The son of the merchant Carl Mierendorff and his wife Johanna née Reinke, a painter, attended high school in Rostock and the Friderico-Francisceum grammar school in Doberan . After an apprenticeship as a bookseller in Schwerin , he trained as an actor and began to play as an apprentice at the Schwerin court theater . He performed in Hamburg, Halle and Breslau. From 1911 to 1919 he worked on various stages in Berlin , from 1911 to 1913 at the Residenztheater , from 1913 to 1915 at the Lessing Theater , from 1915 to 1917 at the German Art Theater and until 1919 at the Meinhard-Bernauer-Bühnen.

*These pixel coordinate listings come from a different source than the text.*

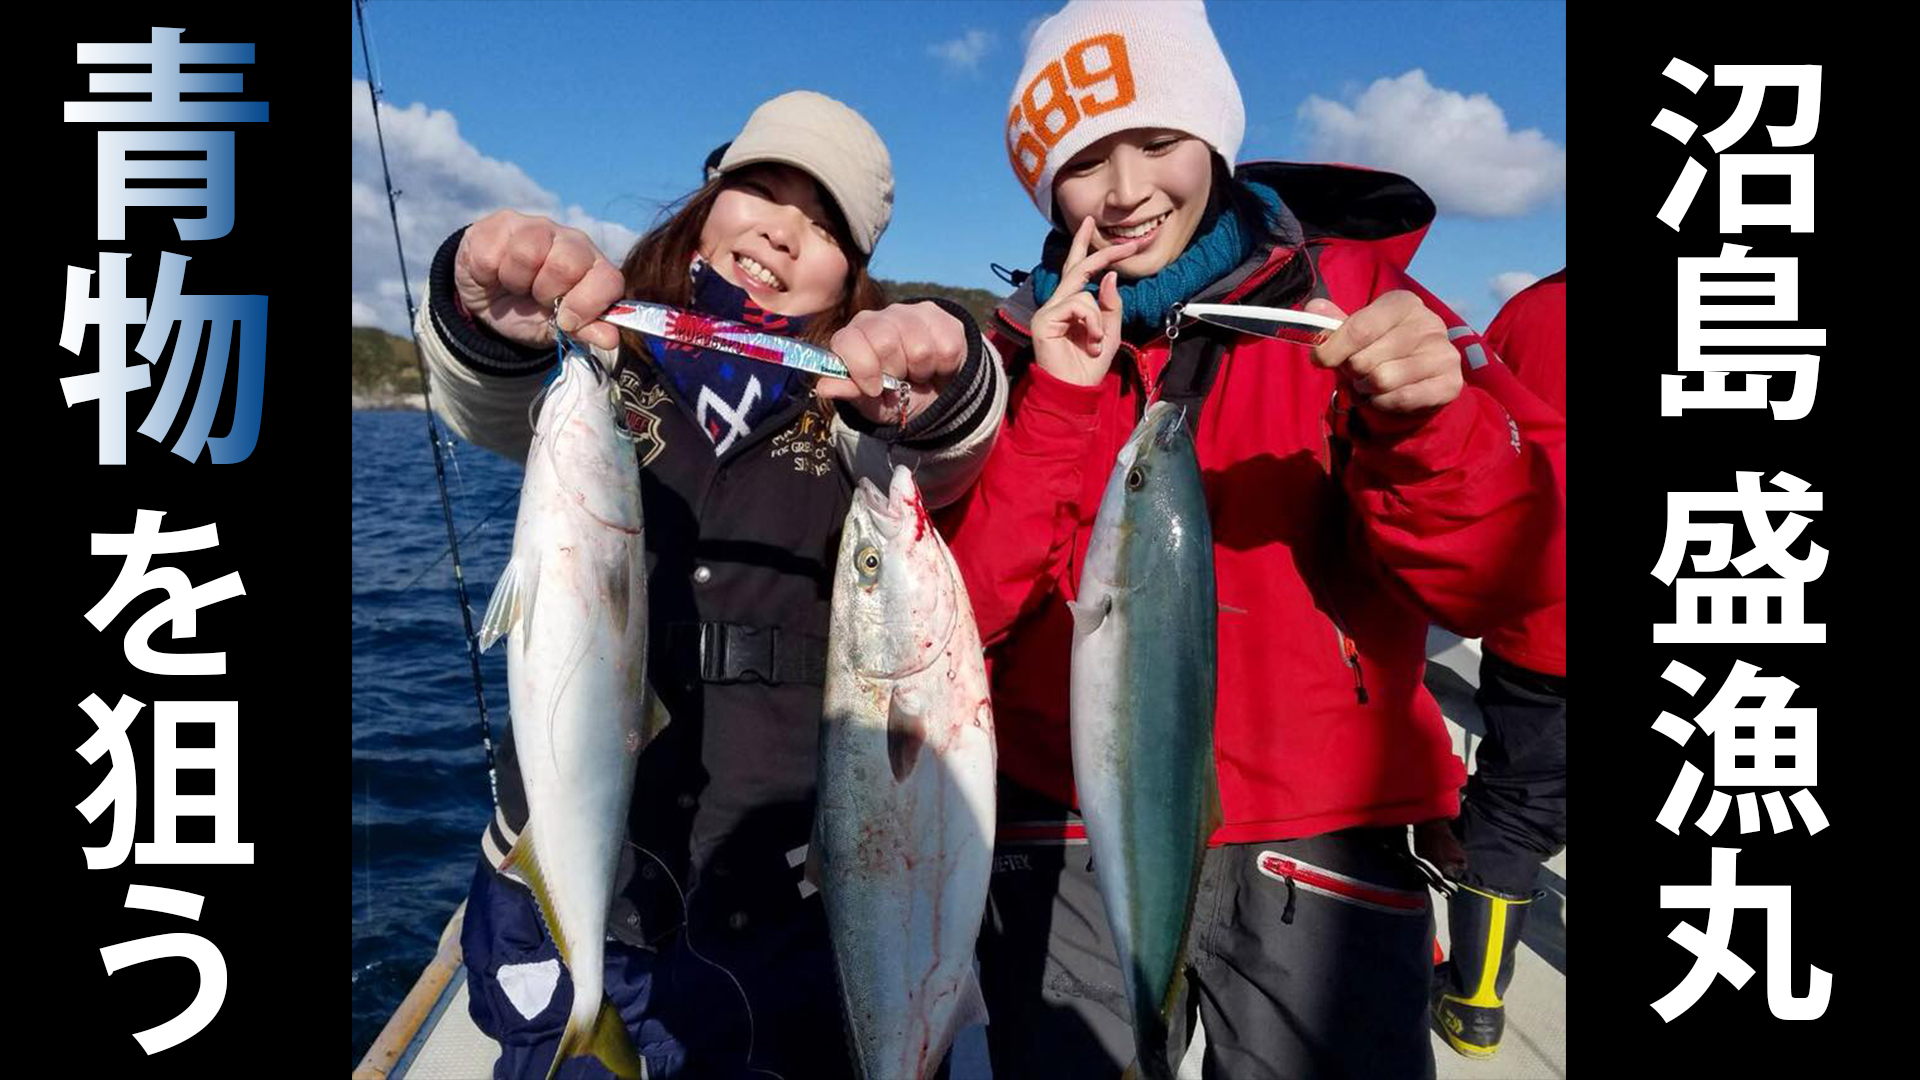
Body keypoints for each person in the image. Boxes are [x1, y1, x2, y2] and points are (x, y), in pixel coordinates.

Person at [935, 3, 1566, 1077]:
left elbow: (1517, 576)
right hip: (1071, 832)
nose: (1127, 190)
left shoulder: (1360, 303)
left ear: (1217, 142)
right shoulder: (1011, 355)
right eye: (1083, 163)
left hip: (1322, 844)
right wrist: (1056, 407)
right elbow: (964, 617)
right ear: (1046, 189)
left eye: (1158, 142)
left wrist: (1430, 425)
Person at [415, 90, 1008, 1079]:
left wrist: (941, 358)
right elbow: (485, 396)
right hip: (574, 886)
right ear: (708, 201)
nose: (782, 230)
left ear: (851, 276)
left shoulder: (851, 409)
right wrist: (480, 303)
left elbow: (945, 448)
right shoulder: (608, 360)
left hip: (777, 902)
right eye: (761, 192)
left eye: (823, 226)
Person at [1430, 268, 1568, 1060]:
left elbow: (1477, 438)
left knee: (1513, 812)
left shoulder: (1531, 311)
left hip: (1546, 624)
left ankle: (1475, 1003)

He had his first appearance in the film in 1911 in the Henny Porten film The Adoptive Child, and in the same year played alongside Asta Nielsen as their father in The Foreign Bird , directed by Urban Gad . Mierendorff was often cast as an elegant, distinguished gentleman. He had success in the eight-part series Die Herrin der Welt (1919) produced and partially staged by Joe May .

In 1919 he founded Lucifer-Film GmbH, which he was artistic director until it was sold in 1923. In his own production, he played leading roles in adventure and crime films. His double role in the film I am You (1921) is remarkable . In sound films he only worked as a supporting actor and after 1945 withdrew completely from film work. He then ran a pension on the Baltic Sea .

Hans Mierendorff played in over 150 films. He was married to the animal painter Gertrud Schmidt since 1903. In 1923 he went into his second marriage with the singer and actress Auguste Herta Katsch . His son Klaus Mierendorff (1923–1966) came from this marriage. In 1940 he got his third marriage with her sister Antonie Katsch.